Francis of Assisi’s Special Devotion
By Reverend Pierre Pourrat
The love of Christ, above all, filled his soul. It was not simply a love, but a compassion for the suffering Jesus, a veritable participation in his pain. Not long after his conversion, Francis felt himself pierced through with the love of the divine Crucified One in the Church of Saint Damian, then in ruins. While he prayed before a crucifix, he heard the voice of Jesus saying to him: “Go, Francis, and repair my house; thou seest clearly that it is fallen in ruins.” At the moment that he gave his servant a mission, Jesus imprinted his wounds deeply on his soul. From that day, Francis was not able to think of the passion without weeping. “He filled the highways with lamentations,” says Thomas of Celano, “and refused all consolation in meditating on the wounds of Christ.” He would occasionally withdraw into the woods and desert places in order to lament by himself over the sufferings of Jesus.

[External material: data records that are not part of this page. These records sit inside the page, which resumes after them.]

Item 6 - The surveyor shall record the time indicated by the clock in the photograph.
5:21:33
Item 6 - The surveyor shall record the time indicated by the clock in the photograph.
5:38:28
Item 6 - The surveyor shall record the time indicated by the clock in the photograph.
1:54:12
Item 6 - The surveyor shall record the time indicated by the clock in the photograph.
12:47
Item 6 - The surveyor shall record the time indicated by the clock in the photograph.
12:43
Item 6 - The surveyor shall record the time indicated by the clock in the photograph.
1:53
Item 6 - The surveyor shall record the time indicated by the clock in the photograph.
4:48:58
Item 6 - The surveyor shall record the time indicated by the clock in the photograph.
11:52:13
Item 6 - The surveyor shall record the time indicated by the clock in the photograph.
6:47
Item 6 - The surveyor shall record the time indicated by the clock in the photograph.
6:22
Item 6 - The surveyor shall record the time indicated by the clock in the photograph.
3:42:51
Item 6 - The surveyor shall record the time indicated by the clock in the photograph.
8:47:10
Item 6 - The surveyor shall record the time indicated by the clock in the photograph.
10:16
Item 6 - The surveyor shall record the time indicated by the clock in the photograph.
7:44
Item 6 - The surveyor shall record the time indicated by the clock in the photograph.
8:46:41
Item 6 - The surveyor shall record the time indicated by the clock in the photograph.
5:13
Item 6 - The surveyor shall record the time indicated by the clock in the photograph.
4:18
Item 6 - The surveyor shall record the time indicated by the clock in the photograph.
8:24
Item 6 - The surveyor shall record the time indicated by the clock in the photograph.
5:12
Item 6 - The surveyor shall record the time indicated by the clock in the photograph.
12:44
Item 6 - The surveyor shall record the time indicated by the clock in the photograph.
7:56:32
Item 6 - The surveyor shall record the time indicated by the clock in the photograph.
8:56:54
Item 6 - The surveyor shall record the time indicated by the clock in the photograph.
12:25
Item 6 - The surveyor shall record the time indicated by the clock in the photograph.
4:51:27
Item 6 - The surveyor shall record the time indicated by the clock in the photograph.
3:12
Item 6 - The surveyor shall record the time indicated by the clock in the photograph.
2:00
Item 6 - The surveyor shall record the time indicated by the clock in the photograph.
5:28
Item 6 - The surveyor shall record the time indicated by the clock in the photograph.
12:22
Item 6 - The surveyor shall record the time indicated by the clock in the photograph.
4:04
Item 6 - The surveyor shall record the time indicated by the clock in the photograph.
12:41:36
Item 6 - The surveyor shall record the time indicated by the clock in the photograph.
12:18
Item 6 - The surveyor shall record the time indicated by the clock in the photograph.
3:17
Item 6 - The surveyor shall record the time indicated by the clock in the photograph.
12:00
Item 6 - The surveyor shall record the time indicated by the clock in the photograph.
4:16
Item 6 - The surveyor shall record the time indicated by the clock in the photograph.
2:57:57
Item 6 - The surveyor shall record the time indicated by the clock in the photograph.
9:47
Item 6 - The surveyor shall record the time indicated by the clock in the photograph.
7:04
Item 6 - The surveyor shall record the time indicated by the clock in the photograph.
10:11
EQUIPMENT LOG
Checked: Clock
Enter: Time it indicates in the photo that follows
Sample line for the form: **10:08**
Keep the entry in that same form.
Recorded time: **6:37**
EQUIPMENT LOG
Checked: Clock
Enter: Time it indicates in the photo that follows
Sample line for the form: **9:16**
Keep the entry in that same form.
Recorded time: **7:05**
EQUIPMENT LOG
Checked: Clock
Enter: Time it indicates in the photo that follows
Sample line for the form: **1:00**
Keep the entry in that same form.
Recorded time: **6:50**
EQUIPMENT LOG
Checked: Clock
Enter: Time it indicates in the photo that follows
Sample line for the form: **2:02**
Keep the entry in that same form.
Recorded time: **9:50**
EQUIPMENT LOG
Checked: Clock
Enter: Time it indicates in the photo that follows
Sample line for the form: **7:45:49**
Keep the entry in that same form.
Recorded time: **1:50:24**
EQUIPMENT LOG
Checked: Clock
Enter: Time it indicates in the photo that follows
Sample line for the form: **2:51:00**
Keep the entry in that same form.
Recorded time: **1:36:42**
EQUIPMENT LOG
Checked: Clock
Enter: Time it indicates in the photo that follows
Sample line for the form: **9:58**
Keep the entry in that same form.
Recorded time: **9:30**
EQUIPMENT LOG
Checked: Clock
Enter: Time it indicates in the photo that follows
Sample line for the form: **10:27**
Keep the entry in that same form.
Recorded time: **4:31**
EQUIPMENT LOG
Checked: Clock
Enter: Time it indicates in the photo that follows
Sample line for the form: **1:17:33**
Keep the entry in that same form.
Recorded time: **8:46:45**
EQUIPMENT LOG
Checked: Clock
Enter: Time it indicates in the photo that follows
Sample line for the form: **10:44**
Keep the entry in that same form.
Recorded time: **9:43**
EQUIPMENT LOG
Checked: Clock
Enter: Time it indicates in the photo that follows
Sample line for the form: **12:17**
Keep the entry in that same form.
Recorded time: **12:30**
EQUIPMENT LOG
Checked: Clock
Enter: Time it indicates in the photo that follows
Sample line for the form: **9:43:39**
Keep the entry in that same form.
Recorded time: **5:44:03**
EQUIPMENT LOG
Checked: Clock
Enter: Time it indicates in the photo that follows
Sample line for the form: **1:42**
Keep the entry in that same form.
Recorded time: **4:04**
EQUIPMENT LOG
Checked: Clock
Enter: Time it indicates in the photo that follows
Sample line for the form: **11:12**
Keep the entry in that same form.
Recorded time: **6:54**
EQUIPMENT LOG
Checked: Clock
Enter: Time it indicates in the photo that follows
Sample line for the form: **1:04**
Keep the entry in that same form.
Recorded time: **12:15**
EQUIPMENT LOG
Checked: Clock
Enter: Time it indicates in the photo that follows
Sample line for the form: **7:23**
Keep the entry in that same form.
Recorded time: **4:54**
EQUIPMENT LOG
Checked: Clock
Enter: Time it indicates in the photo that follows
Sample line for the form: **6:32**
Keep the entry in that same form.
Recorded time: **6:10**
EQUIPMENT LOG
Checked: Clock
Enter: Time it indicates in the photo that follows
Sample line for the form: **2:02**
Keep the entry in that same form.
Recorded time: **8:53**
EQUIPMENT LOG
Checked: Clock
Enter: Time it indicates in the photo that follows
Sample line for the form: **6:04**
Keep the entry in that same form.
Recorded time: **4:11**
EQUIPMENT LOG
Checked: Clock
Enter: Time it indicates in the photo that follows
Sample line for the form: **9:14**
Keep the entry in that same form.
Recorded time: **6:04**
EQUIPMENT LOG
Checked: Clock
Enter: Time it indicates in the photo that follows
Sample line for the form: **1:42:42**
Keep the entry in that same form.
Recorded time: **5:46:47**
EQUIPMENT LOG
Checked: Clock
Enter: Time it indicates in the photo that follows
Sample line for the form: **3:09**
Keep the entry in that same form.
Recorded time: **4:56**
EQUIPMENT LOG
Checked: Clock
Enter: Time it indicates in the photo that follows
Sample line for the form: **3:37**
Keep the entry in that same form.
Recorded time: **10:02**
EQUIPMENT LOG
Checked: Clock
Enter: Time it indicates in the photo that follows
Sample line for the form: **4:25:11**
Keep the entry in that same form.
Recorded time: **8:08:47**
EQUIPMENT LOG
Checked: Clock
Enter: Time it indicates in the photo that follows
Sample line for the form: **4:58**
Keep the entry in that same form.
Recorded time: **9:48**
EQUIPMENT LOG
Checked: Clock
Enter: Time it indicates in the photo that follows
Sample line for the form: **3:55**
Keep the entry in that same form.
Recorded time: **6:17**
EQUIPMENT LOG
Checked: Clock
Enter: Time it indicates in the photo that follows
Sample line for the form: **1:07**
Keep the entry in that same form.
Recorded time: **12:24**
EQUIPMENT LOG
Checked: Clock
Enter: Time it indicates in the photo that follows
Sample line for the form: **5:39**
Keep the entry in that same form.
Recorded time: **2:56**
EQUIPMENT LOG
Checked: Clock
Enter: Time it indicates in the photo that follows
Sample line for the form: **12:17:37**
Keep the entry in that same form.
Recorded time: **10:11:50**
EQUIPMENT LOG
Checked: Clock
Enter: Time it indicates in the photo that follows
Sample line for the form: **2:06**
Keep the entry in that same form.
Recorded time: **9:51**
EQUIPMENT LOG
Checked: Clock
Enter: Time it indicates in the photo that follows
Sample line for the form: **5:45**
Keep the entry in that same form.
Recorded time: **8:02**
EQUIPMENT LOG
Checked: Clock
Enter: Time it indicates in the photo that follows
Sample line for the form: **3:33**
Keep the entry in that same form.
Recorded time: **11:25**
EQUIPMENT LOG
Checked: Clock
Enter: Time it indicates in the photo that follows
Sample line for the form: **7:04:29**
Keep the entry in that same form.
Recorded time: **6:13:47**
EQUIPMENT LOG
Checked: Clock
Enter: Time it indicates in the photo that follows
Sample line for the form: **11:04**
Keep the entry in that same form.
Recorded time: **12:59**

“One day,” as is related by the companions of Francis, “he was walking alone near the Church of Saint Mary of the Portiuncola weeping and lamenting aloud. A holy man heard him and thought he was suffering. Seized with pity, he asked him why he wept. Francis answered: ‘I bewail the passion of my Lord Jesus Christ, and I ought not to feel ashamed to go throughout the world weeping.'” The man then began to weep with him. It was often noticed that when he had just been praying, his eyes were filled with blood because he had wept so much and so bitterly. “Not content with shedding tears, he used to deprive himself of food at the memory of the passion of the Lord.”
He taught his followers this prayer with the intention of making them do unceasing honor to the passion of the Savior: “We adore you, O Christ, in all the churches of the whole world, and we bless you because by your Holy Cross you have redeemed the world.”
Francis had so constant memory of the passion present in his heart that it might be thought that he desired to participate actually in the pains of Christ. The Fioretti (Little Flowers of Saint Francis) attribute the following prayer to him, which expresses the sentiment of his soul in this regard toward the end of his life, a little while before the apparition of the stigmata:
“My Lord Jesus Christ, two graces do I ask you to grant me before I die: the first that, during my lifetime, I may feel in my soul and in my body, so far as may be possible, that pain which you, my sweet Lord, did suffer in the hour of you most bitter passion; the second is that I may feel in my heart, so far as may be possible, that exceeding love whereby you, Son of God, was enkindled to bear willingly such passion for us sinners.”
His prayer was heard by the impression of the stigmata of Christ in his flesh. “About two years before his death,” his companions tell us, “at the approach of the Feast of the Exaltation of the Holy Cross, he was praying one morning on the slope of Mount Alvernia. He was uplifted to God by desire and by seraphic ardor and felt himself transformed by a tender compassion for whim who, in the excess of charity, willed to be crucified. A six-winged seraph then appeared to him, bearing between his wings the form, of great beauty, of One Crucified, having the hands and feet stretched on the cross, and clearly a figure of our Lord Jesus. Two wings were folded so as to hide his head; the others veiled the rest of his body, and the other two were extended to sustain the flight of the seraph.”
“When the vision had disappeared, a wonderful ardor of love rested in Francis’s soul; and more wonderful still, in his body there appeared the impression of the stigmata of our Lord Jesus Christ. The man hid them as much as possible until his death, not wishing to make public the mystery of the Lord; but he was not able so to conceal them from his companions, at least from those who were most familiar. But after his happy departure from this world, all the brethren who were then present and many of the laity saw his body gloriously marked with the stigmata of Christ.”
Francis of Assisi bequeathed to his order, as a precious heritage, a special devotion to the passion of Jesus; a devotion that very soon spread and became general through the Church (Source: Christian Spirituality: From the Time of Our Lord Till the Dawn of the Middle Ages, 1922).
About the Author: Reverend Pierre Pourrat (1871-1957) was a Roman Catholic priest and theologian. Over the course of his long life, Father Pourrat taught at seminaries in both Lyons and Paris; and authored many books and articles including Christian Spirituality, a four volume history of spirituality from biblical to modern times.